Institution-based community organizing builds bridges to the future


By SHEILA BEACHUM BILBY


Rooted in the tenet that government by the people forms the bedrock of democracy, a national network of faith-based community-organizing groups coordinated a non-partisan voter-engagement effort in 2012 that reached 1.6 million people.

“That’s always been the basis for our work — effective and engaged democracy,” said the Rev. Michael-Ray Mathews, director of clergy organizing for the PICO National Network, now in 19 states.

Community OrganizersOrganizing is reaching more people than ever in the U.S.

Photo by Rick Smith Photography

The voter-engagement initiative demonstrates how institution-based community organizing has grown markedly in the U.S. over the past decade, which is documented in a new study.

Building Bridges, Building Power: Developments in Institution-Based Community Organizing,” takes a comprehensive look at the field, which has historically sought to bridge the divides of race, class and religion in American society.

The study was undertaken by Interfaith Funders, a network of faith-based and secular funders supporting community organizing as a vehicle for civic engagement.

As a network participant, the Charles Stewart Mott Foundation has provided $265,000 in support since 2004.

The study documents what has happened in organizing since Interfaith Funders first surveyed the field in 1999.

Kathy Partridge, the network’s executive director, says that compared to that earlier study, organizing is now reaching more people than ever. This includes an expansion in the number of organizing groups and a growing sophistication in innovative and strategic capacity-building to generate more community-based civic leadership.

Collectively, these groups are tackling issues that in some way touch all Americans, such as health care, home foreclosures, immigration, job training, public safety, racism and unemployment.

“People do want to participate effectively in building grassroots democratic participation, and these organizations are seen as vehicles to doing that,” Partridge said.

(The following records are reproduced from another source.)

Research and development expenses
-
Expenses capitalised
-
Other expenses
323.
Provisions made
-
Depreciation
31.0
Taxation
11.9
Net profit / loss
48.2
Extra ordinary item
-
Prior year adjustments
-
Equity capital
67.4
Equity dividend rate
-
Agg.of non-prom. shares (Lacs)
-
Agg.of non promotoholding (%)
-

The study is based on detailed demographic and other information from 178 of the nation’s 189 institution-based community-organizing groups. The participating groups represent 4,100 member institutions — including churches, schools, labor unions and neighborhood associations — and collectively represent more than 5 million people.

The study uncovered trend lines in the field that mark a shift toward:


  • more female, younger and minority-status community organizers;
  • more secular institutions getting involved in organizing networks;
  • an increase in substantive efforts to address racial and ethnic tensions; and
  • an expansion from strictly local work to organizing in the state and national arenas.

Partridge attributes much of the growth in the field to its success in developing leaders, especially women and people of color. Today, for example, 47 percent of directors are women, up from 28 percent 10 years ago.

“The organizing groups have made an effort to reach out to systematically recruit more women, and mentor and develop younger organizers, and to ensure that their staff is diverse in terms of gender, age, race and ethnicity,” she said.

Map of Institution-Based Community Organizations in the U.S.Lead researcher Brad Fulton said the field is going both “deeper and broader,” because groups are strengthening their roots in core urban areas, and new groups have been established in the suburbs as well as in nine states that had no such groups a decade ago. Since then, there has been a net increase of 56 institution-based, community-organizing groups nationwide.

“This growth is a reflection of the health of the field, the development of leaders, and increased efficiency because all of this occurred without seeing more money come into the field,” said Fulton, a doctoral candidate in sociology at Duke University.

A decade ago, the organizing model focused on local issues. Today, two-thirds of all institution-based community organizing groups collaborate in some way with partners at the regional, state and national levels.

“You have to begin to get more strategic and look at the bigger picture and move from cities to regional policy to national policy if you really want to make lasting change,” said the Rev. Sue Engh, director for congregation-based organizing with the Evangelical Lutheran Church in America, an Interfaith Funders member.

The study found that a majority of the groups are explicitly discussing racial and ethnic issues, which is building trust and creating new avenues to address “structural racism.”

“When those conversations are set up well and people are invited into them — allowed to say what they think and say difficult things to each other, and yet talk through it — that’s where you build the trust,” said Richard Wood, the study’s research director and an associate professor at the University of New Mexico.

“And, especially when people then take action together on some public issue.”